Airline Pilots’ Association of India (ALPA) has demanded a time bound roadmap for full implementation of flight duty time rules.
The association has said extensions to airlines granted by the Directorate General of Civil Aviation pose safety risk and should be withdrawn.
The association made this demand following untimely deaths of two Air India and Akasa Air pilots this week.
“The continued grant of variations to operators has materially diluted the intent of the flight duty time limitation regulations (FDTL). These variations, originally conceived as transitional measures, have effectively become the norm. This defeats the purpose of the fatigue management framework and perpetuates scheduling practices that operate at or near regulatory limits without adequate safety buffers, “ ALPA India president Captain Sam Thomas said in a letter to the Directorate General of Civil Aviation on Thursday.
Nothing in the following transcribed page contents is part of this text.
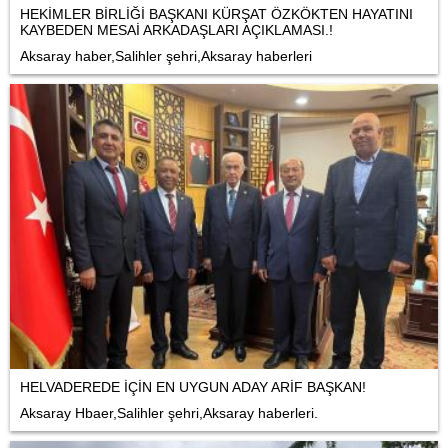
HEKİMLER BİRLİĞİ BAŞKANI KÜRŞAT ÖZKÖKTEN HAYATINI
KAYBEDEN MESAİ ARKADAŞLARI AÇIKLAMASI.!
Aksaray haber,Salihler şehri,Aksaray haberleri
HELVADEREDE İÇİN EN UYGUN ADAY ARİF BAŞKAN!
Aksaray Hbaer,Salihler şehri,Aksaray haberleri.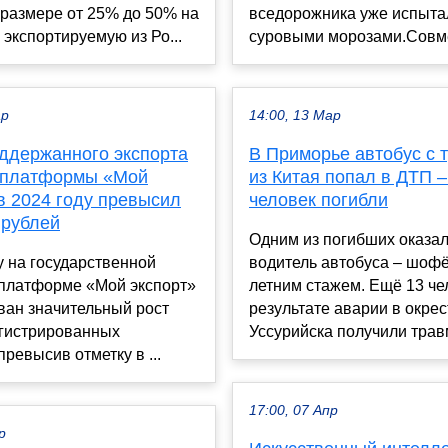
размере от 25% до 50% на
вседорожника уже испыта
 экспортируемую из Ро...
суровыми морозами.Совмес
ар
14:00, 13 Мар
ддержанного экспорта
В Приморье автобус с 
 платформы «Мой
из Китая попал в ДТП –
в 2024 году превысил
человек погибли
 рублей
Одним из погибших оказа
у на государственной
водитель автобуса – шофё
платформе «Мой экспорт»
летним стажем. Ещё 13 че
ван значительный рост
результате аварии в окре
егистрированных
Уссурийска получили трав
превысив отметку в ...
17:00, 07 Апр
р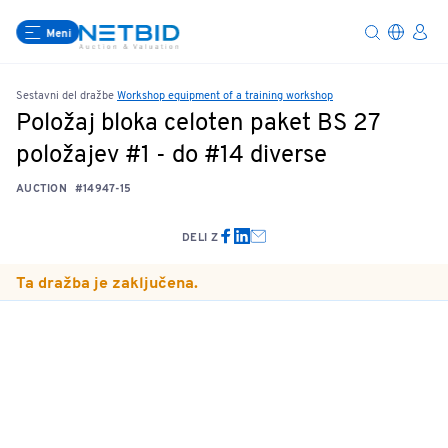
Meni
Sestavni del dražbe
Workshop equipment of a training workshop
Položaj bloka celoten paket BS 27
položajev #1 - do #14 diverse
AUCTION
#14947-15
DELI Z
Ta dražba je zaključena.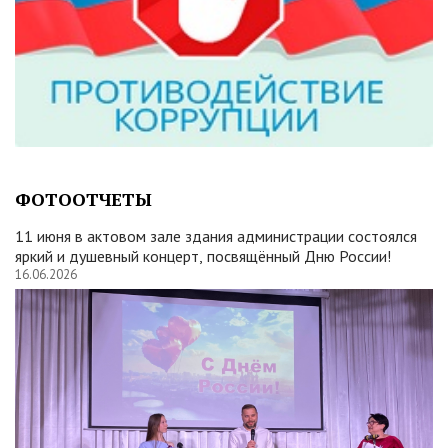
ФОТООТЧЕТЫ
11 июня в актовом зале здания администрации состоялся
яркий и душевный концерт, посвящённый Дню России!
16.06.2026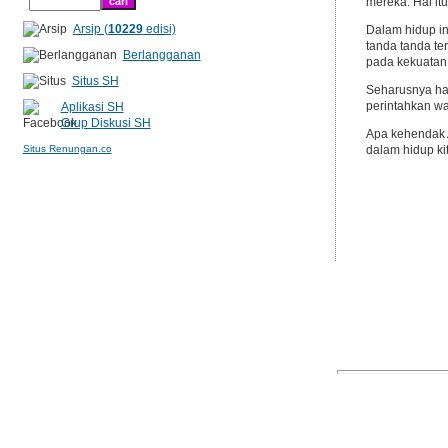
mereka. Hal it
Arsip (
10229
edisi)
Dalam hidup in
tanda tanda te
Berlangganan
pada kekuatan 
Situs SH
Seharusnya han
perintahkan wa
Aplikasi SH
Grup Diskusi SH
Apa kehendak A
Situs Renungan.co
dalam hidup ki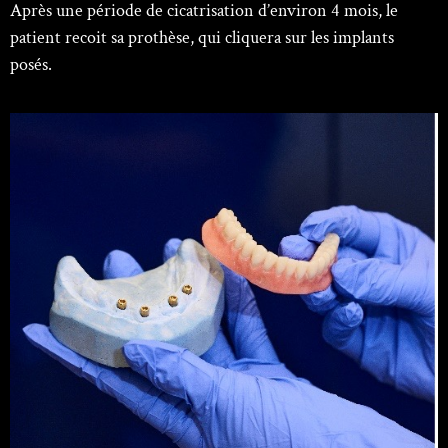
Après une période de cicatrisation d’environ 4 mois, le
patient recoit sa prothèse, qui cliquera sur les implants
posés.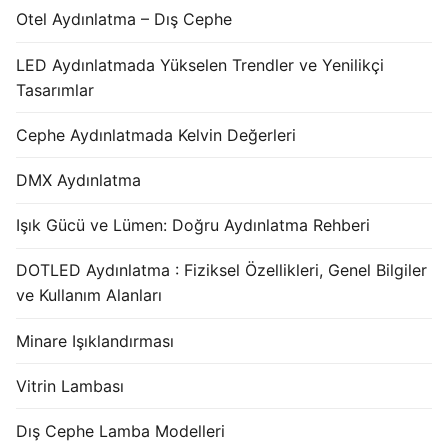
Otel Aydınlatma – Dış Cephe
LED Aydınlatmada Yükselen Trendler ve Yenilikçi
Tasarımlar
Cephe Aydınlatmada Kelvin Değerleri
DMX Aydınlatma
Işık Gücü ve Lümen: Doğru Aydınlatma Rehberi
DOTLED Aydınlatma : Fiziksel Özellikleri, Genel Bilgiler
ve Kullanım Alanları
Minare Işıklandırması
Vitrin Lambası
Dış Cephe Lamba Modelleri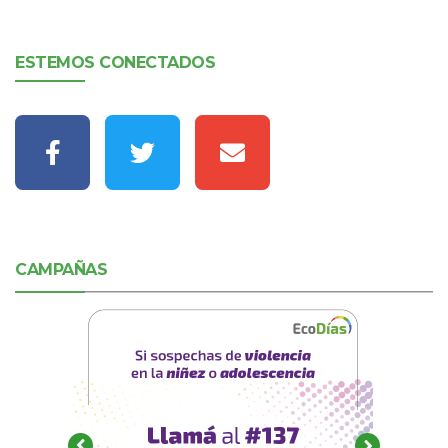
ESTEMOS CONECTADOS
CAMPAÑAS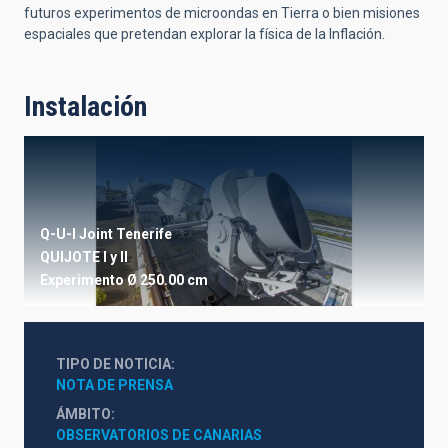
futuros experimentos de microondas en Tierra o bien misiones
espaciales que pretendan explorar la física de la Inflación.
Instalación
Q-U-I Joint Tenerife
QUIJOTE I y II
Experimento
Ø 250.00 cm
TIPO DE NOTICIA
NOTA DE PRENSA
ÁMBITO
OBSERVATORIOS DE CANARIAS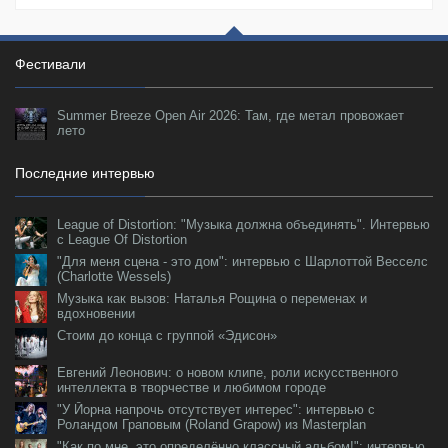
Фестивали
Summer Breeze Open Air 2026: Там, где метал провожает
лето
Последние интервью
League of Distortion: "Музыка должна объединять". Интервью
с League Of Distortion
"Для меня сцена - это дом": интервью с Шарлоттой Весселс
(Charlotte Wessels)
Музыка как вызов: Наталья Рощина о переменах и
вдохновении
Стоим до конца с группой «Эдисон»
Евгений Леонович: о новом клипе, роли искусственного
интеллекта в творчестве и любимом городе
"У Йорна напрочь отсутствует интерес": интервью с
Роландом Граповым (Roland Grapow) из Masterplan
"Как по мне, это определённо классный альбом!": интервью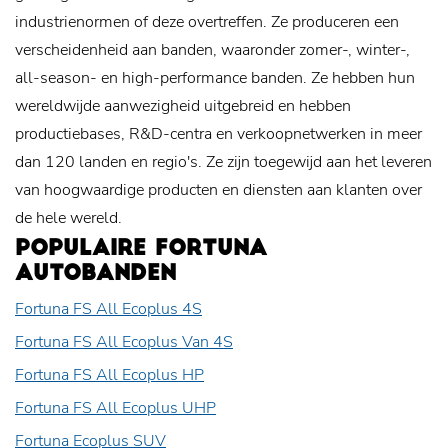
industrienormen of deze overtreffen. Ze produceren een
verscheidenheid aan banden, waaronder zomer-, winter-,
all-season- en high-performance banden. Ze hebben hun
wereldwijde aanwezigheid uitgebreid en hebben
productiebases, R&D-centra en verkoopnetwerken in meer
dan 120 landen en regio's. Ze zijn toegewijd aan het leveren
van hoogwaardige producten en diensten aan klanten over
de hele wereld.
POPULAIRE FORTUNA
AUTOBANDEN
Fortuna FS All Ecoplus 4S
Fortuna FS All Ecoplus Van 4S
Fortuna FS All Ecoplus HP
Fortuna FS All Ecoplus UHP
Fortuna Ecoplus SUV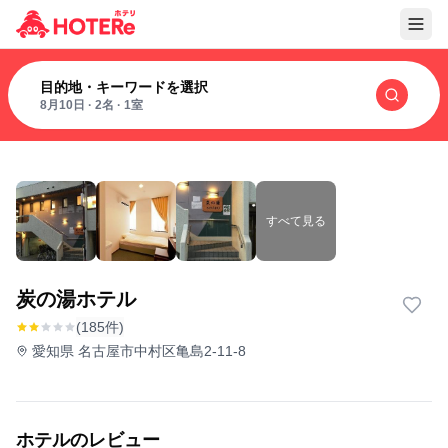
目的地・キーワードを選択
8月10日
·
2名
·
1室
すべて見る
炭の湯ホテル
(185件)
愛知県 名古屋市中村区亀島2-11-8
ホテルのレビュー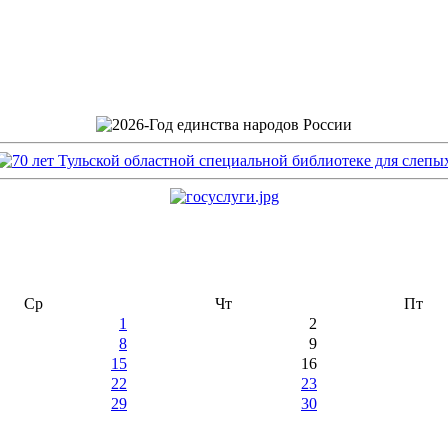
Ср
Чт
Пт
1
2
8
9
15
16
22
23
29
30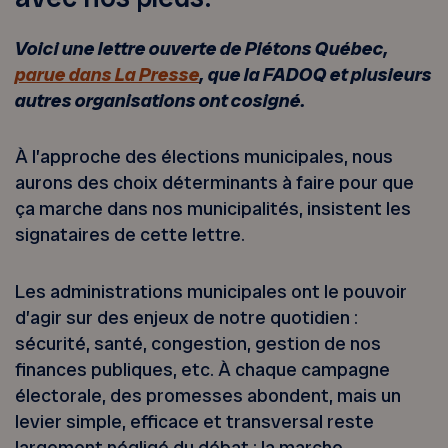
Voici une lettre ouverte de Piétons Québec,
parue dans La Presse
, que la FADOQ et plusieurs
autres organisations ont cosigné.
À l’approche des élections municipales, nous
aurons des choix déterminants à faire pour que
ça marche dans nos municipalités, insistent les
signataires de cette lettre.
Les administrations municipales ont le pouvoir
d’agir sur des enjeux de notre quotidien :
sécurité, santé, congestion, gestion de nos
finances publiques, etc. À chaque campagne
électorale, des promesses abondent, mais un
levier simple, efficace et transversal reste
largement négligé du débat : la marche.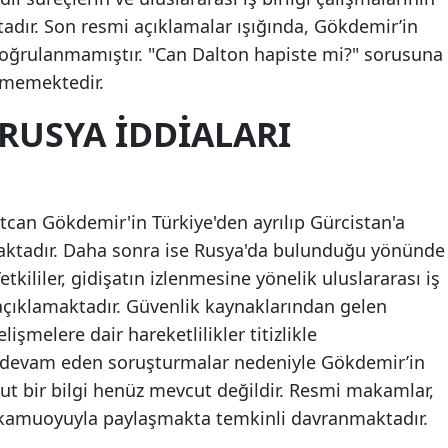
ır. Son resmi açıklamalar ışığında, Gökdemir’in
Sa
doğrulanmamıştır. "Can Dalton hapiste mi?" sorusuna
Siir
lememektedir.
Si
RUSYA İDDIALARI
Siv
Tek
can Gökdemir'in Türkiye'den ayrılıp Gürcistan'a
Tok
lmaktadır. Daha sonra ise Rusya'da bulunduğu yönünde
tkililer, gidişatın izlenmesine yönelik uluslararası iş
Tr
açıklamaktadır. Güvenlik kaynaklarından gelen
Tun
lişmelere dair hareketlilikler titizlikle
 devam eden soruşturmalar nedeniyle Gökdemir’in
Şan
 bir bilgi henüz mevcut değildir. Resmi makamlar,
Uş
ri kamuoyuyla paylaşmakta temkinli davranmaktadır.
Va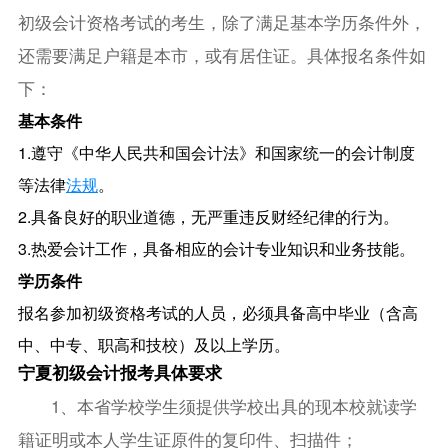
初级会计资格考试的考生，除了满足基本学历条件外，
还需要满足户籍是本市，或有居住证。具体报名条件如
下：
基本条件
1.遵守《中华人民共和国会计法》和国家统一的会计制度
等法律
法规
。
2.具备良好的职业道德，无严重违反财经纪律的行为。
3.热爱会计工作，具备相应的会计专业知识和业务技能。
学历条件
报名参加初级资格考试的人员，必须具备高中毕业（含高
中、中专、职高和技校）及以上学历。
宁夏初级会计报考具体要求
1、本省学校学生须提供学校出具的现本校就读学
籍证明或本人学生证原件的复印件、扫描件；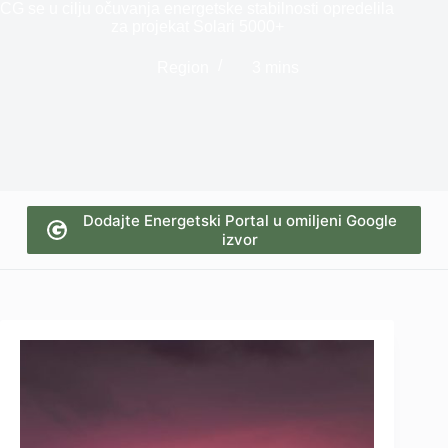
CG se u cilju očuvanja energetske stabilnosti opredelila
za projekat Solari 5000+
Region
3 mins
Dodajte Energetski Portal u omiljeni Google
izvor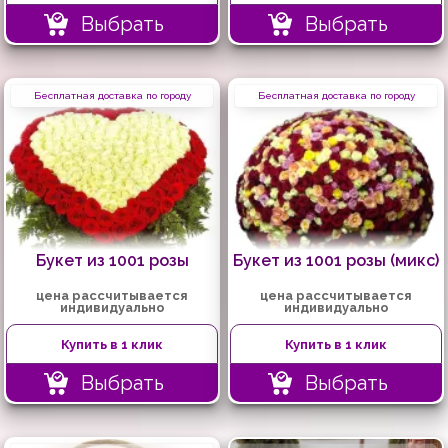
Выбрать
Выбрать
Бесплатная доставка по городу
Бесплатная доставка по городу
Букет из 1001 розы
Букет из 1001 розы (микс)
цена рассчитывается
цена рассчитывается
индивидуально
индивидуально
Купить в 1 клик
Купить в 1 клик
Выбрать
Выбрать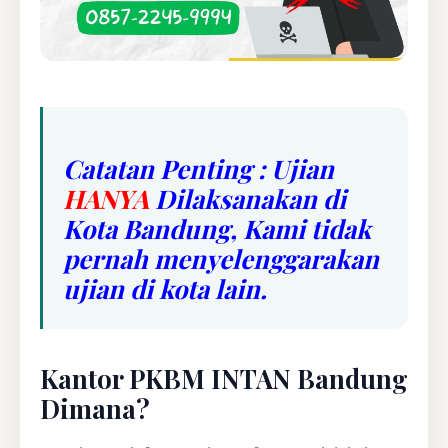
Catatan Penting : Ujian
HANYA
Dilaksanakan di
Kota Bandung, Kami tidak
pernah menyelenggarakan
ujian di kota lain.
Kantor PKBM INTAN Bandung
Dimana?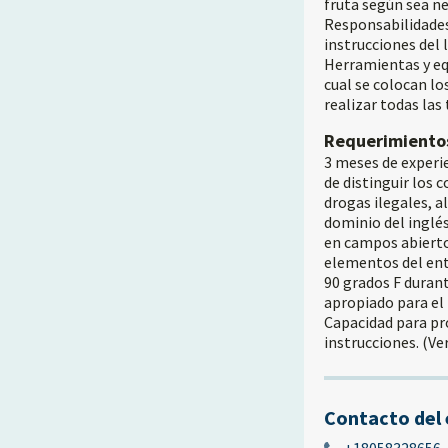
fruta según sea nec
Responsabilidades 
instrucciones del 
Herramientas y eq
cual se colocan l
realizar todas las
Requerimiento
3 meses de experi
de distinguir los 
drogas ilegales, a
dominio del inglés 
en campos abiertos
elementos del ent
90 grados F duran
apropiado para el 
Capacidad para pro
instrucciones. (Ve
Contacto del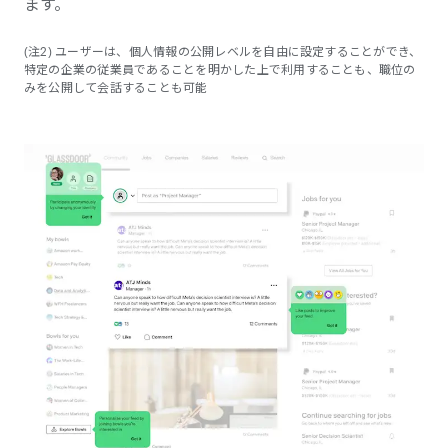
ます。
(注2) ユーザーは、個人情報の公開レベルを自由に設定することができ、
特定の企業の従業員であることを明かした上で利用することも、職位の
みを公開して会話することも可能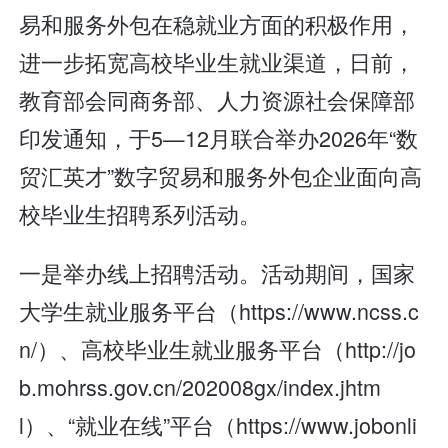
易和服务外包在稳就业方面的积极作用，
进一步拓宽高校毕业生就业渠道，日前，
教育部会同商务部、人力资源社会保障部
印发通知，于5—12月联合举办2026年“数
贸汇英才”数字贸易和服务外包企业面向高
校毕业生招聘系列活动。
一是举办线上招聘活动。活动期间，国家
大学生就业服务平台（https://www.ncss.c
n/）、高校毕业生就业服务平台（http://jo
b.mohrss.gov.cn/202008gx/index.jhtm
l）、“就业在线”平台（https://www.jobonli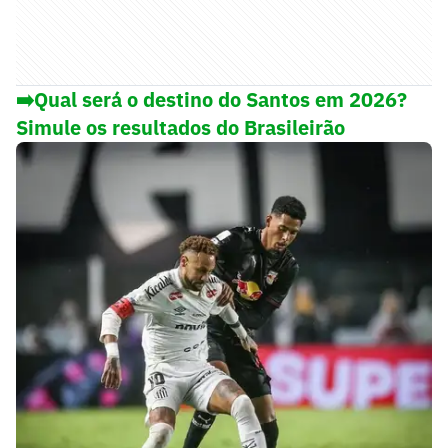
➡️Qual será o destino do Santos em 2026?
Simule os resultados do Brasileirão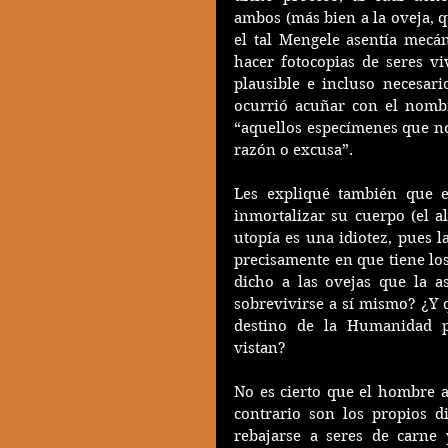
ambos (más bien a la oveja, q
el tal Mengele asentía mecá
hacer fotocopias de seres vi
plausible e incluso necesar
ocurrió acuñar con el nombre
“aquellos especímenes que no
razón o excusa”.
Les expliqué también que e
inmortalizar su cuerpo (el a
utopía es una idiotez, pues l
precisamente en que tiene los
dicho a las ovejas que la a
sobrevivirse a sí mismo? ¿Y q
destino de la Humanidad 
vistan?
No es cierto que el hombre as
contrario son los propios d
rebajarse a seres de carne 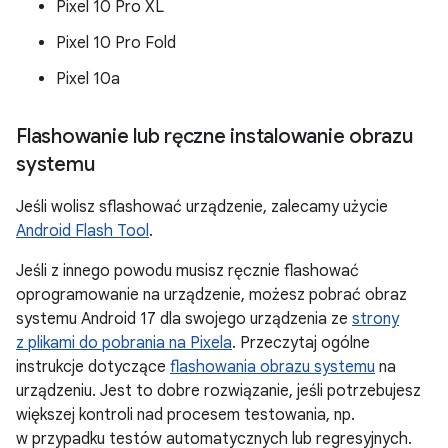
Pixel 10 Pro XL
Pixel 10 Pro Fold
Pixel 10a
Flashowanie lub ręczne instalowanie obrazu
systemu
Jeśli wolisz sflashować urządzenie, zalecamy użycie
Android Flash Tool
.
Jeśli z innego powodu musisz ręcznie flashować
oprogramowanie na urządzenie, możesz pobrać obraz
systemu Android 17 dla swojego urządzenia ze
strony
z plikami do pobrania na Pixela
. Przeczytaj ogólne
instrukcje dotyczące
flashowania obrazu systemu
na
urządzeniu. Jest to dobre rozwiązanie, jeśli potrzebujesz
większej kontroli nad procesem testowania, np.
w przypadku testów automatycznych lub regresyjnych.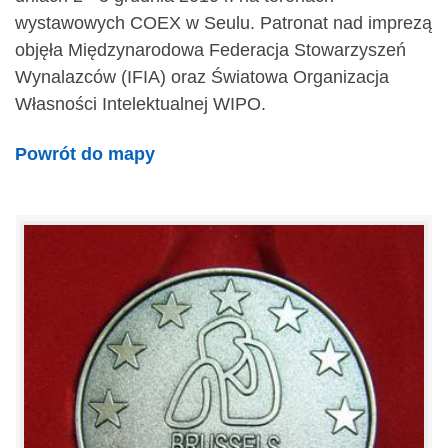
wystawowych COEX w Seulu. Patronat nad imprezą
objęła Międzynarodowa Federacja Stowarzyszeń
Wynalazców (IFIA) oraz Światowa Organizacja
Własności Intelektualnej WIPO.
Powrót do mapy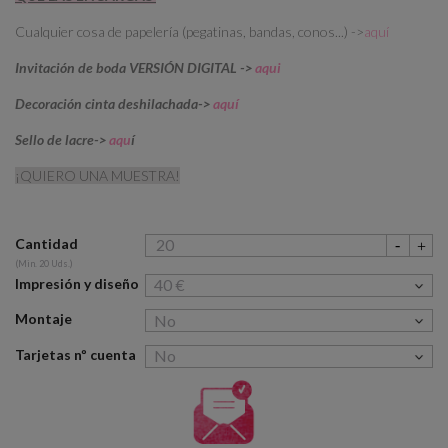
Cualquier cosa de papelería (pegatinas, bandas, conos...) ->
aquí
Invitación de boda VERSIÓN DIGITAL ->
aqui
Decoración cinta deshilachada->
aquí
Sello de lacre->
aqu
í
¡QUIERO UNA MUESTRA!
Cantidad
(Min. 20 Uds.)
Impresión y diseño
Montaje
Tarjetas nº cuenta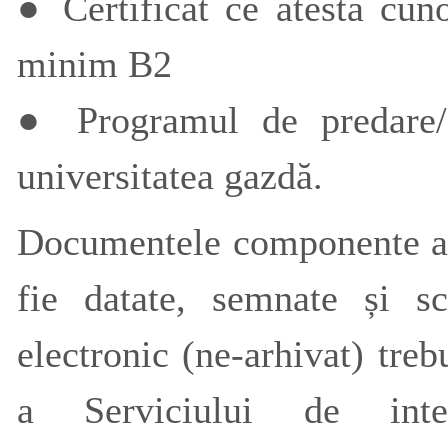
● Certificat ce atestă cun
minim B2
● Programul de predare/
universitatea gazdă.
Documentele componente a 
fie datate, semnate și s
electronic (ne-arhivat) treb
a Serviciului de inter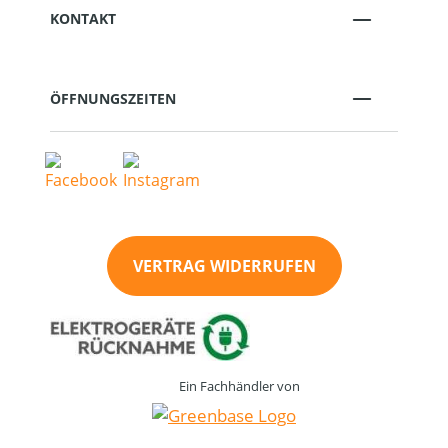
KONTAKT
ÖFFNUNGSZEITEN
VERTRAG WIDERRUFEN
Ein Fachhändler von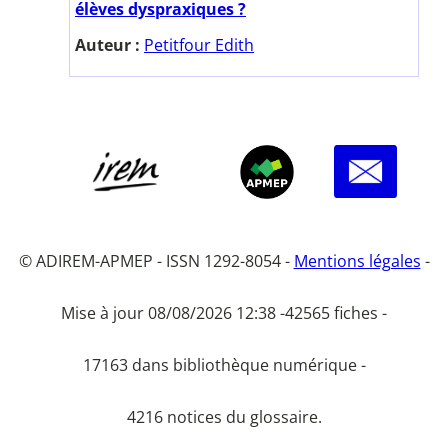
élèves dyspraxiques ?
Auteur :
Petitfour Edith
© ADIREM-APMEP - ISSN 1292-8054 -
Mentions légales
-
Mise à jour 08/08/2026 12:38 -
42565 fiches -
17163 dans bibliothèque numérique -
4216 notices du glossaire.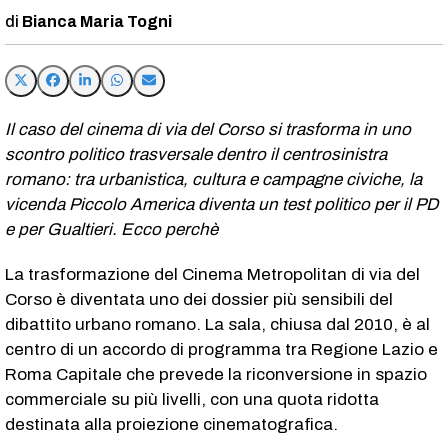
Bianca Maria Togni
Il caso del cinema di via del Corso si trasforma in uno
scontro politico trasversale dentro il centrosinistra
romano: tra urbanistica, cultura e campagne civiche, la
vicenda Piccolo America diventa un test politico per il PD
e per Gualtieri. Ecco perchè
La trasformazione del Cinema Metropolitan di via del
Corso è diventata uno dei dossier più sensibili del
dibattito urbano romano. La sala, chiusa dal 2010, è al
centro di un accordo di programma tra Regione Lazio e
Roma Capitale che prevede la riconversione in spazio
commerciale su più livelli, con una quota ridotta
destinata alla proiezione cinematografica.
The revised FDTL rules came into effect last November. IndiGo was granted certain exemptions until February 10 following flight disruptions last November. In March, Air India was allowed relaxation in duty time for long-haul flights. The move was necessitated due to airspace closures following the Iran-US conflict.
The association has now asked DGCA to initiate a structured and time-bound programme for the gradual withdrawal of all such variations, culminating in the full and uniform implementation of FDTL provisions across operators.
“The continued occurrence of untimely pilot fatalities and adverse health outcomes, particularly following the introduction and operational misuse of consecutive night duties, warrants urgent attention. Recent aviation incidents further reinforce the need to ensure that flight crew are not merely compliant with limits but are genuinely well-rested and operationally fit,” the association has said.
Airlines should be mandated to submit quarterly fatigue report data in a standardised format, it said. Such data should be placed in the public domain, it added.